Я заткнулся. Она теперь частенько пилила и пила мою кровь. Но в том, что она бранится, пилит и пьет кровь, не было почему-то теперь ни укоризны для меня, ни даже обиды: я с удивлением замечал, что смиряюсь не споря, смиряюсь почти охотно. Почему? А бог знает почему: кнут есть кнут, и не надо о нем думать хуже, чем он есть. Он был придуман когда-то. Выдуман, как порох. Для таких, как я, может быть.
– Ненавижу я вашего Старохатова, – повторяла Аня, и мелкая трясучка бежала по красивому ее лицу. Как мелкая рябь по водоему.
– За что?
– Не знаю за что.
Я сказал, что это как раз понятно и объяснимо и что ненавидеть чье-то начальство (и даже начальство вообще) – это совсем просто. Проще не бывает. Ума, во всяком случае, для этого много не нужно.
– Я и не хочу много ума: Старохатова вашего ненавижу, вот и все.
– Всякий другой тоже бы выбрал ненавидеть его, а не ее.
– Разве это не справедливо?
– Не знаю.
– Не знаешь?!
– У них слишком застарелая вражда, Аня, – в таких случаях уже никто из них не думает о справедливости…
– Ка-а-ак?! – И тут Аня на меня напустилась, терпеть мою нейтральность далее она не желала. – Вера Сергеевна порядочный человек.
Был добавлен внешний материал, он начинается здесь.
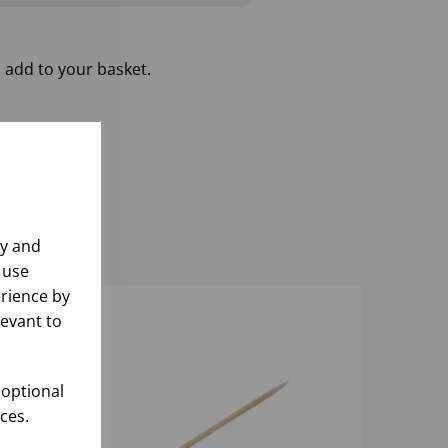
 add to your basket.
ly and
 use
rience by
levant to
 optional
ces.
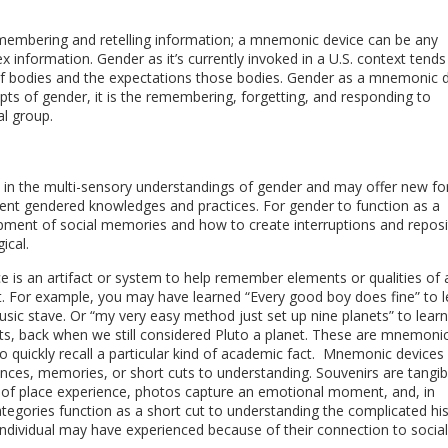
embering and retelling information; a mnemonic device can be any
 information. Gender as it’s currently invoked in a U.S. context tends
s of bodies and the expectations those bodies. Gender as a mnemonic 
pts of gender, it is the remembering, forgetting, and responding to
al group.
 in the multi-sensory understandings of gender and may offer new f
erent gendered knowledges and practices. For gender to function as a
ent of social memories and how to create interruptions and reposi
ical.
 is an artifact or system to help remember elements or qualities of 
. For example, you may have learned “Every good boy does fine” to l
usic stave. Or “my very easy method just set up nine planets” to learn
ets, back when we still considered Pluto a planet. These are mnemoni
o quickly recall a particular kind of academic fact. Mnemonic devices
ences, memories, or short cuts to understanding. Souvenirs are tangib
 of place experience, photos capture an emotional moment, and, in
categories function as a short cut to understanding the complicated his
ndividual may have experienced because of their connection to social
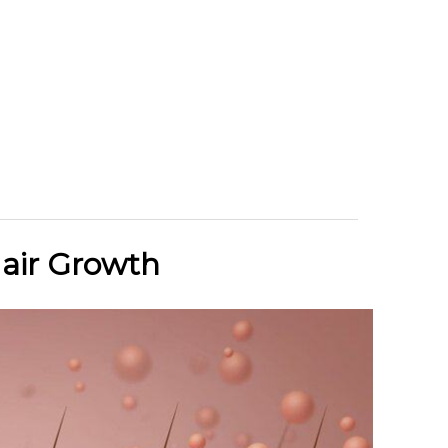
air Growth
Она сама хотела уйти из Мастерской. Она хотела уйти без шума и ругни. А этот подлец хочет выгнать ее, да еще с плохой характеристикой! Где это видано? Вера Сергеевна сама хотела уйти – разве нет?
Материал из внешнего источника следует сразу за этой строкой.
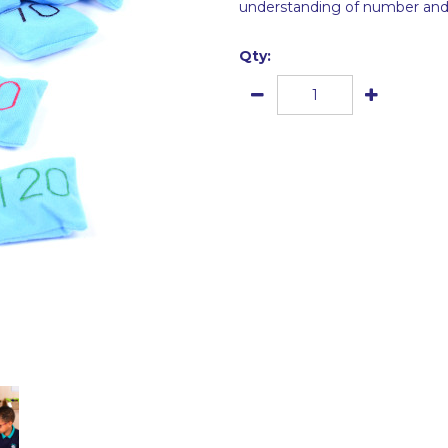
understanding of number and c
Qty:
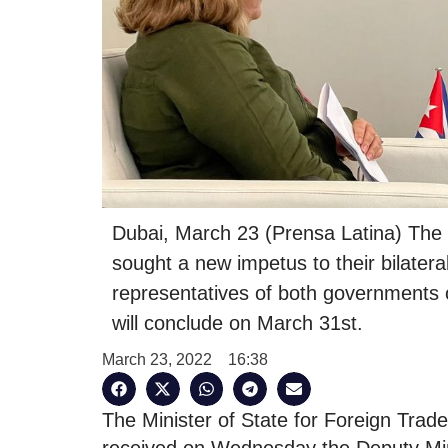
Dubai, March 23 (Prensa Latina) The
sought a new impetus to their bilater
representatives of both governments 
will conclude on March 31st.
March 23, 2022
16:38
The Minister of State for Foreign Trad
received on Wednesday the Deputy Min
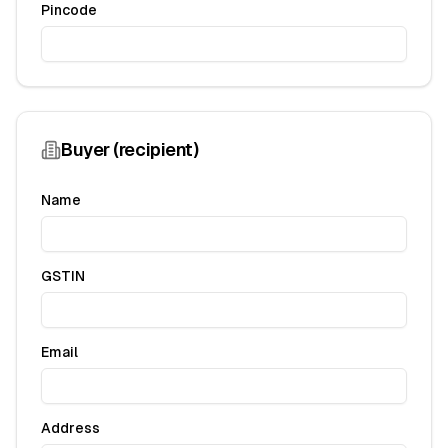
Pincode
Buyer (recipient)
Name
GSTIN
Email
Address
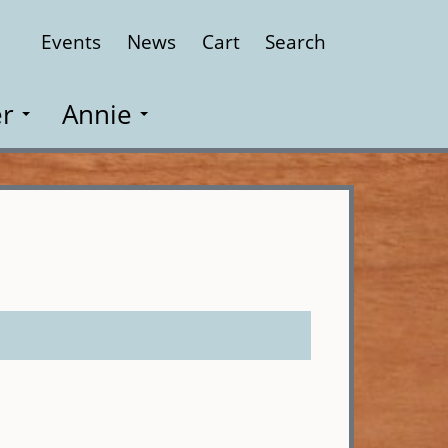
Events
News
Cart
Search
Close
r
Annie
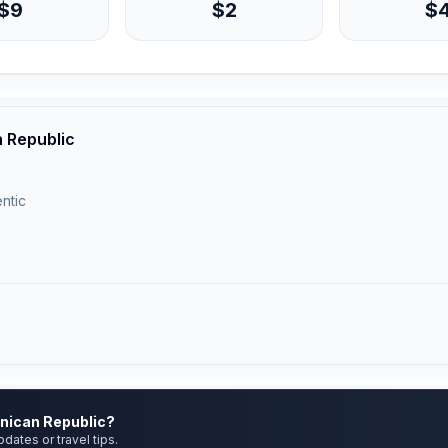
$9
$2
$
 Republic
ntic
inican Republic?
pdates or travel tips.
– Да ведь не ушла, – сказал я. – Да и хотела ли уйти?..
* * *
Разговор был продолжен.
– Игорь… Ты обещал Вере Сергеевне прийти в понедельник в Мастерскую.
– Я приду.
– Прийти – это мало.
Я почувствовал нажим и понял, куда она клонит:
– Аня, тут уже ничего не изменишь. Я приду, и ты придешь, и Машку привезем в колясочке, и все равно ничего не изменишь.
– То есть Веру выгонят?
– Да.
Аня вспылила:
– Все вы такие!.. Вялые. Бескостные. Дряблые. А нужно прийти – и стоять горой! Кулаком стучать! Требовать!
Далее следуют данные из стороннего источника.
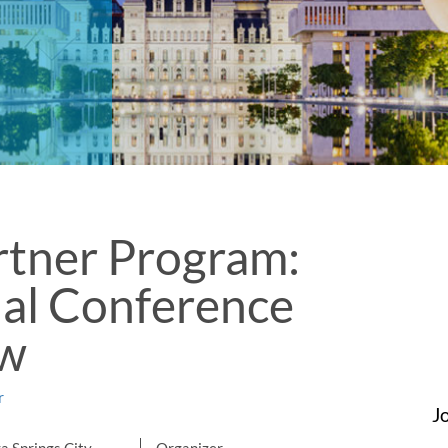
rtner Program:
al Conference
ow
r
J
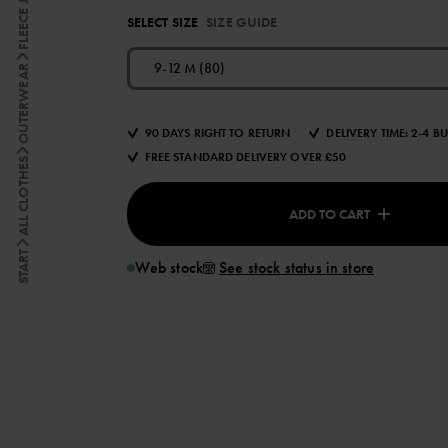
FLEECE JACKETS
SELECT SIZE
SIZE GUIDE
9-12 M (80)
OUTERWEAR
90 DAYS RIGHT TO RETURN
DELIVERY TIME: 2-4 B
FREE STANDARD DELIVERY OVER £50
ALL CLOTHES
ADD TO CART
START
Web stock
See stock status in store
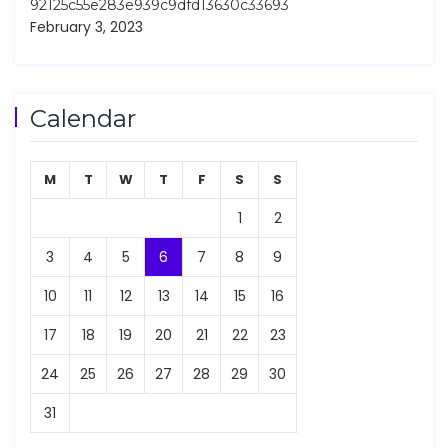
92125c55e283e939c9dfd13630c33693
February 3, 2023
Calendar
M
T
W
T
F
S
S
1
2
3
4
5
6
7
8
9
10
11
12
13
14
15
16
17
18
19
20
21
22
23
24
25
26
27
28
29
30
31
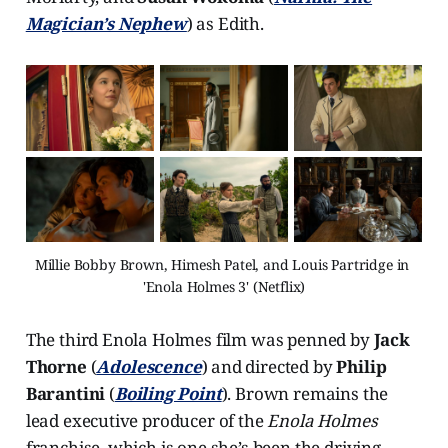
Magician’s Nephew
) as Edith.
Millie Bobby Brown, Himesh Patel, and Louis Partridge in 
'Enola Holmes 3' (Netflix)
The third Enola Holmes film was penned by
Jack
Thorne
(
Adolescence
) and directed by
Philip
Barantini
(
Boiling Point
). Brown remains the
lead executive producer of the
Enola Holmes
franchise, which is one she’s been the driving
В душе Ани было сейчас некое мечтание – стоял большой стол с красным сукном, и сидел за этим столом старик, крупноголовый, умный и добрый, тот самый старик, который в критическую минуту так нужен. Справедливый. Простоватый. Внимательно выслушивающий сирых и бедных. И остановка за малым – нужно прийти к этому старику. Он есть. Он существует. Надо только к нему прийти и все рассказать, гневно грохнуть кулаком по столу (он поймет! Он все поймет) или даже бухнуться на колени (он увидит в этом не униженье души, а высоту души – нашу высокую душу!). И жалобу твою он конечно же поймет и зачтет. И гром грянет. И смолкнет нечисть. И восторжествует справедливость. И нам станет так хорошо, как бывает хорошо только нам…
– Аня, – подал я голос как можно тише и покойнее (когда человек верит, пусть верит), – Аня. Всего этого не будет – поверь мне.
– Почему?
– Если ты имеешь в виду представителя Госкомитета, то поверь – он не станет никого из нас слушать.